Debug toolbar doesn't show if using a docker webserver container
I tried the solution approach to auto detect the correct IP and add it to the INTERNAL_IPS:
INTERNAL_IPS = ["127.0.0.1", "10.0.2.2"]
if env("USE_DOCKER") == "yes":
import socket
hostname, _, ips = socket.gethostbyname_ex(socket.gethostname())
INTERNAL_IPS += [".".join(ip.split(".")[:-1] + ["1"]) for ip in ips]
This correctly detects my "django" container ip (172.18.0.5) and adds it to the INTERNAL_IPS.
However I am using a caddy webserver (172.18.0.6) and so the debug toolbar does not show in the end.
If I manually add 172.18.0.6 to the INTERNAL_IPS, it works as expected. (just to confirm)
Any ideas? 😅
I had the same issue. Running django runserver on the host but the rest of the supporting services in a docker compose stack in development.
According to AI this is the solution: import subprocess
def get_nginx_docker_ip():
try:
# Run the `docker inspect` command to get the Nginx IP
output = subprocess.check_output(
[
`` "docker",
"inspect",
"-f",
"{{range .NetworkSettings.Networks}}{{.IPAddress}}{{end}}",
"your_nginx_container_name", # Replace with your container name
],
stderr=subprocess.DEVNULL
)
# Decode byte response to string
return output.decode("utf-8").strip()
except subprocess.CalledProcessError:
# Log this or handle if the container is not running
print("Error: Could not determine Nginx IP")
return None
# Get the Nginx internal Docker IP and add to INTERNAL_IPS
nginx_ip = get_nginx_docker_ip()
INTERNAL_IPS = ["127.0.0.1"] # Include localhost
if nginx_ip:
INTERNAL_IPS.append(nginx_ip)
I tried it and it works!
With DEBUG on, it runs it and my setting looks like this:
INTERNAL_IPS: ['127.0.0.1', '127.0.1.1', '172.18.0.3']
Where the last one is the IP of my nginx container.
@pjrulez thanks! I'm surprised this is even necessary when running runserver on the host because the browser will probably always connect from 127.0.0.1 then, and not from the docker gateway IP unless you're using your computer's external IP?
@Eraldo What's happening is DJDT is looking at the gateway IP for the docker network your containers are running on, and you want it to accept any IP in that subnet, right?
I'm hitting a similar issue, but since docker compose sets up a different docker network (and new subnet) for each compose, just using the IP for host.docker.internal doesn't work. I had to resort to using a modified version of debug_toolbar.middleware.show_toolbar_with_docker() that treats any request coming from the same /24 network as either host.docker.internal or the container ip as a local address.
Basically, I replace the # Test: Docker stanza with this:
# Test: Docker
for address in (socket.gethostbyname("host.docker.internal"),
socket.gethostbyname(socket.gethostname())):
try:
# This is a hack for docker installations. It attempts to look
# up the IP address of the docker host.
# This is not guaranteed to work.
docker_net = address.rsplit(".")[:-1]
remote_addr_net = request.META.get("REMOTE_ADDR", "").rsplit(".")[:-1]

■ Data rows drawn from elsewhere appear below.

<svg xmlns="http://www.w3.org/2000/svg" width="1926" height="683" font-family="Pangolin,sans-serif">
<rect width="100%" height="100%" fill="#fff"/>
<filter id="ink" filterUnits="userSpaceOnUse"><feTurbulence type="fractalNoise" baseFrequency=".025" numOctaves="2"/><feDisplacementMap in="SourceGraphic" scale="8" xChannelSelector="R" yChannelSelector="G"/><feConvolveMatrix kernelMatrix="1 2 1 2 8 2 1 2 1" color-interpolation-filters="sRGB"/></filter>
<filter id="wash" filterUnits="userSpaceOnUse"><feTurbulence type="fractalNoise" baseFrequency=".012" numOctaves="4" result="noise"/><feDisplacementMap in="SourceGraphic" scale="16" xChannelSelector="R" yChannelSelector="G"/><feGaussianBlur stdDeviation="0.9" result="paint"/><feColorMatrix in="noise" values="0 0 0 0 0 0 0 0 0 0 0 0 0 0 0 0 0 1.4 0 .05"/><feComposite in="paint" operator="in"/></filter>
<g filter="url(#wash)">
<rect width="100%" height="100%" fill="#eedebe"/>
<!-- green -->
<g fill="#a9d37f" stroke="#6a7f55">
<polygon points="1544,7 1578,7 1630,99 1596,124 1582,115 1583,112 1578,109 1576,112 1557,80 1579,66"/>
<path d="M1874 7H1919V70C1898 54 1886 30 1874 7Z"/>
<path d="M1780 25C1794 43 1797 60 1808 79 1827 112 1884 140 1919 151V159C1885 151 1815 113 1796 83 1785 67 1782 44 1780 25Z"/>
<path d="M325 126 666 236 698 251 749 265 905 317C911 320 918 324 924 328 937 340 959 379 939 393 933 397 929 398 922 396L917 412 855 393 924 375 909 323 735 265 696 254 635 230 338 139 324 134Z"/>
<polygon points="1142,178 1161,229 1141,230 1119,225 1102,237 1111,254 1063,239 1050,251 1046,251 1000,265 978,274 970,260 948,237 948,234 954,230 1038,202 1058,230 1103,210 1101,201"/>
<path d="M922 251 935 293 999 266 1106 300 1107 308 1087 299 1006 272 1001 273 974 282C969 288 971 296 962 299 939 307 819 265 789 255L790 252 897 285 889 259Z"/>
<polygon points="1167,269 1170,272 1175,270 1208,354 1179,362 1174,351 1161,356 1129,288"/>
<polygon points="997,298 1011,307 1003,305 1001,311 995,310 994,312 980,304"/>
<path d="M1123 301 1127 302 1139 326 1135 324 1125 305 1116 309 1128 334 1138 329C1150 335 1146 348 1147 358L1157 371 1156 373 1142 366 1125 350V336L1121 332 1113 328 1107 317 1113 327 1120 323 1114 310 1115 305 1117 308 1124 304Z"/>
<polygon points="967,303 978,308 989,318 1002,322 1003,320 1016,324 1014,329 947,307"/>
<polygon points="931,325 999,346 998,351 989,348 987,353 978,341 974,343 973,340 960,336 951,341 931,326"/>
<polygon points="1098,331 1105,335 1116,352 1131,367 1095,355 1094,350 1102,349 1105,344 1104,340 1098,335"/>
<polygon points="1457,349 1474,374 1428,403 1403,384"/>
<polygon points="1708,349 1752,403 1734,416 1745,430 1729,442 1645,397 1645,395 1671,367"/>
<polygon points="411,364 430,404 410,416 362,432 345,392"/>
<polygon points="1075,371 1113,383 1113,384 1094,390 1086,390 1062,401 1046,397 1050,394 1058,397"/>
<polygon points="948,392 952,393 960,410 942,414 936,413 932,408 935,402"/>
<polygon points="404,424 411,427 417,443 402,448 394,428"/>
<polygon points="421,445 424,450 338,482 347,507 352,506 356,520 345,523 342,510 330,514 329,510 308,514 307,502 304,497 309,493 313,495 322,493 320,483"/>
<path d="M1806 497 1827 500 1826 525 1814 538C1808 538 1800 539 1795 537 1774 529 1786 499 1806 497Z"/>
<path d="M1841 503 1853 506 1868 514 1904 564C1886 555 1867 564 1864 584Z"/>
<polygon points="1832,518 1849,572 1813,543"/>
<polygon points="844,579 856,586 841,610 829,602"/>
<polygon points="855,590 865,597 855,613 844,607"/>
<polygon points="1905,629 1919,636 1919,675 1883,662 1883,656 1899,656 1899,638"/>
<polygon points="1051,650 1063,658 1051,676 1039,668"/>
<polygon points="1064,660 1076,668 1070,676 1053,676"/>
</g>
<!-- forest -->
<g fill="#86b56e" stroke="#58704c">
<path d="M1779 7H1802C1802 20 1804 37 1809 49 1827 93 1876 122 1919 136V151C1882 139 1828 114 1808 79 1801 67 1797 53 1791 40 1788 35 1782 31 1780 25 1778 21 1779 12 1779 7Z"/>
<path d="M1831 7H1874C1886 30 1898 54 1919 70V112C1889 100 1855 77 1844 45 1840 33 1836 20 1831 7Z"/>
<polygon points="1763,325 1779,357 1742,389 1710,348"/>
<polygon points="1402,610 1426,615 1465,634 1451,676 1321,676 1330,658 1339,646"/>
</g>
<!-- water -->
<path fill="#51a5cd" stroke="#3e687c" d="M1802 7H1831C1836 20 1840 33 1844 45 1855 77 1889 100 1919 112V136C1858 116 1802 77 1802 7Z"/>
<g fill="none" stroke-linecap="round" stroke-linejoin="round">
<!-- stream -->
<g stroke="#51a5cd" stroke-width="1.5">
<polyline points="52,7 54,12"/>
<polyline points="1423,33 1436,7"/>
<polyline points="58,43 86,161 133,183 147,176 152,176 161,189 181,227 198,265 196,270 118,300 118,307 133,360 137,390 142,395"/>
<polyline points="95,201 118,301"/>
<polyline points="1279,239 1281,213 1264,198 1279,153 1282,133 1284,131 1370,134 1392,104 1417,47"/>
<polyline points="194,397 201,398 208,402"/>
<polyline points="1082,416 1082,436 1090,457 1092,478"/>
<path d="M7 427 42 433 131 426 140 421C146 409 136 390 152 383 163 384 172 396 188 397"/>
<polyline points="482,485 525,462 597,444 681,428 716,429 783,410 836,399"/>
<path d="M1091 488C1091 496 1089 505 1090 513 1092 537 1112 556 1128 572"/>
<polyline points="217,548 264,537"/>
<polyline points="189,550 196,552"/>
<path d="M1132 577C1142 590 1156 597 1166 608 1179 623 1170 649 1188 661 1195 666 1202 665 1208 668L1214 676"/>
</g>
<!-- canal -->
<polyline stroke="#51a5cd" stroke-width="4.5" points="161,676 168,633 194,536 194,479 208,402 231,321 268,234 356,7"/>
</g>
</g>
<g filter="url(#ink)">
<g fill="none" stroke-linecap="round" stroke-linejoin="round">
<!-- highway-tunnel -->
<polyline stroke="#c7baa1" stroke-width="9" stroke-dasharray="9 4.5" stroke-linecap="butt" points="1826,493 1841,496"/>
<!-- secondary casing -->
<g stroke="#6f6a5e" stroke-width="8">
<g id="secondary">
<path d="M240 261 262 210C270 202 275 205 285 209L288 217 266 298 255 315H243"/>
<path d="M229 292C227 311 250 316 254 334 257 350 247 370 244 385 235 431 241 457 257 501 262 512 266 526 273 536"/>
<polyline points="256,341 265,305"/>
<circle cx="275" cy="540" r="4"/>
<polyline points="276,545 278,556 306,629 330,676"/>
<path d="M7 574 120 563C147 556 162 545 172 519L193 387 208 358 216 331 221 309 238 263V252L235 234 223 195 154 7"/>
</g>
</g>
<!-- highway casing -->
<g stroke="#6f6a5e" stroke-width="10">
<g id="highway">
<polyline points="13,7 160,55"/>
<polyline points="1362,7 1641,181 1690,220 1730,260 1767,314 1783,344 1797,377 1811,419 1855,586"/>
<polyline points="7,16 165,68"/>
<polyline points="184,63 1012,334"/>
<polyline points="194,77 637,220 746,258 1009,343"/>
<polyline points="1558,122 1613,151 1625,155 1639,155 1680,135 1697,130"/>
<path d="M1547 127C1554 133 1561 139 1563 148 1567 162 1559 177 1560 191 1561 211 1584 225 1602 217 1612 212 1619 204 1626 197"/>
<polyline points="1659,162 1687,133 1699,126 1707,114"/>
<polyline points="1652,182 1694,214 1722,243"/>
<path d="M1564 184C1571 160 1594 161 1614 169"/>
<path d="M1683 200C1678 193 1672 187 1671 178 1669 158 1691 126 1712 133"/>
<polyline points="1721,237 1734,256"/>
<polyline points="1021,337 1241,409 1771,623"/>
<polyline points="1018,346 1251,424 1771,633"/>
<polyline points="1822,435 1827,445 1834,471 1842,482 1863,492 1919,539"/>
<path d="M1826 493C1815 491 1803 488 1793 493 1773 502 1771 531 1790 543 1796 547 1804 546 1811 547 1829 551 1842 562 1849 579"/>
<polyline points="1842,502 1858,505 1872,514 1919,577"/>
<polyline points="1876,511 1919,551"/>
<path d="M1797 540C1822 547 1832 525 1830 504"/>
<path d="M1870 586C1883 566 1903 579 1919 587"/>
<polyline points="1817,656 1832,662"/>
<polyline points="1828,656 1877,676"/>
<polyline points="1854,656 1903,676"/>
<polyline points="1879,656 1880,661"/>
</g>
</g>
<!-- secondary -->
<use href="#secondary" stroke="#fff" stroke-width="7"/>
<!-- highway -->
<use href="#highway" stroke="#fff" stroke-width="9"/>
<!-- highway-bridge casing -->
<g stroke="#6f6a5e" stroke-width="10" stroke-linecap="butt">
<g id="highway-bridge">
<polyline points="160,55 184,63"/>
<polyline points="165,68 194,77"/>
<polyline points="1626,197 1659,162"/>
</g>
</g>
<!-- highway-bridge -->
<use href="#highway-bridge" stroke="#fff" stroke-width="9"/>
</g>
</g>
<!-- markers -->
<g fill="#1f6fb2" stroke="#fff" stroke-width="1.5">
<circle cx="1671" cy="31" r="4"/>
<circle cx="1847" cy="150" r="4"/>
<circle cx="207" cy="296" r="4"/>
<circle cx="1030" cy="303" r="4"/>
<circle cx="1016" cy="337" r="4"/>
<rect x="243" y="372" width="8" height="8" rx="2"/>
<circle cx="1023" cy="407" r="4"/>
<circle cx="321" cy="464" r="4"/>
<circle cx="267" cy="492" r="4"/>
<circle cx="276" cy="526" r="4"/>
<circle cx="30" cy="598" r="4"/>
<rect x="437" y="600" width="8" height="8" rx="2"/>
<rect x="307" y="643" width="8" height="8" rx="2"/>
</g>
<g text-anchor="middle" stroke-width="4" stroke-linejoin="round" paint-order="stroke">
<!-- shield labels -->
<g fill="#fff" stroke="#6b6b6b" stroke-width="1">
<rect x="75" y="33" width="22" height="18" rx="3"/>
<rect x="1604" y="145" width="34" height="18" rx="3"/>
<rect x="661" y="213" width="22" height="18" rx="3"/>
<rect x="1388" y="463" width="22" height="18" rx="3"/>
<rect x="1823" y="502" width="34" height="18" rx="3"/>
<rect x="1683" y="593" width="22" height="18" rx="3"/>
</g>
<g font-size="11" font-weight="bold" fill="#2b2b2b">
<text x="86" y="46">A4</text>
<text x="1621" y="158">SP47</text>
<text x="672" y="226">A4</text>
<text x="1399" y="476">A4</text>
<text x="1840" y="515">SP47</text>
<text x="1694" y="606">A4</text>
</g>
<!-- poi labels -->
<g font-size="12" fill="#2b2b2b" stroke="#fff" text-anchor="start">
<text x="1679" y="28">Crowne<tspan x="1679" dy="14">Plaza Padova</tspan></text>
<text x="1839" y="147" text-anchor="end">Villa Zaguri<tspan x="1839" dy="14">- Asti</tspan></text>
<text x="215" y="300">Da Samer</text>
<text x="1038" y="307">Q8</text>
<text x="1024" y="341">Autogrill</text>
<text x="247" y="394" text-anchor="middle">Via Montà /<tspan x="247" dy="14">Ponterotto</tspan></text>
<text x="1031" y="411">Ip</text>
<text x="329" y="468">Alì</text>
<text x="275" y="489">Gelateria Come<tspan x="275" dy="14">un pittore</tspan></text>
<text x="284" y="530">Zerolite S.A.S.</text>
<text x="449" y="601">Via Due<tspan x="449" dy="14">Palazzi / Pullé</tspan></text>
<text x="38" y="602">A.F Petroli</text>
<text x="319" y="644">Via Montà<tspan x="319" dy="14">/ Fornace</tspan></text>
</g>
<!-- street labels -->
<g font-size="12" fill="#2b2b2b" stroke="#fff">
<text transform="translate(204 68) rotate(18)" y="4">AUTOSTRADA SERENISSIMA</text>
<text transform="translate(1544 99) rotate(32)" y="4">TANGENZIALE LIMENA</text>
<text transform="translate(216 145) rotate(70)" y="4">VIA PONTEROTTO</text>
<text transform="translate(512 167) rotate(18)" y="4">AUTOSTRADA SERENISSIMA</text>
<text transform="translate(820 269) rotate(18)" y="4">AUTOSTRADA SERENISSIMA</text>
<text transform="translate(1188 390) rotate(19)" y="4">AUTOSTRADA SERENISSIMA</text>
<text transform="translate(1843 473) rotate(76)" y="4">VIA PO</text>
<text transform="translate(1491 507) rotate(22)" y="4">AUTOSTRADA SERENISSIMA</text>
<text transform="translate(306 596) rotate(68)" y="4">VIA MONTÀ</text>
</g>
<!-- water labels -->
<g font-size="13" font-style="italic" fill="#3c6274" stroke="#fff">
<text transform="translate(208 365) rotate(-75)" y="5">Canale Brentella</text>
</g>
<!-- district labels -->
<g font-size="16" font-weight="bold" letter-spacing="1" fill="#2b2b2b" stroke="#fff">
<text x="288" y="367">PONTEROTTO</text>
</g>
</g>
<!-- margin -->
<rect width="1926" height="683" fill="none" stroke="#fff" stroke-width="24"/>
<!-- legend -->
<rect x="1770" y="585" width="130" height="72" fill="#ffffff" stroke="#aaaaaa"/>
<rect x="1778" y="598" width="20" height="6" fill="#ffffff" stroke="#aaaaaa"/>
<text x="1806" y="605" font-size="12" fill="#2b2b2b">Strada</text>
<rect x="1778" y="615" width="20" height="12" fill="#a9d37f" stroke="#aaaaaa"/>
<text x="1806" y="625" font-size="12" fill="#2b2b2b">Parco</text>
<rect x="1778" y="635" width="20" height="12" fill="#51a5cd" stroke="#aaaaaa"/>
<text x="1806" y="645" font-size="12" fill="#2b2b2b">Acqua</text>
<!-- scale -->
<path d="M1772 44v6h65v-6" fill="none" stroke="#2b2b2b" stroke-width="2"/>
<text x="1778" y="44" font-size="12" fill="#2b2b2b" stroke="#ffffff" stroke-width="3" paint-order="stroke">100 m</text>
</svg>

if remote_addr_net == docker_net:
return True
except socket.gaierror:
# It's fine if the lookup errored since they may not be using docker
pass
This is arguably slightly hackier than the existing heuristic (the networks that compose sets up are actually /16s on my laptop, not /24s). But for me, having something that Just Works is worth it.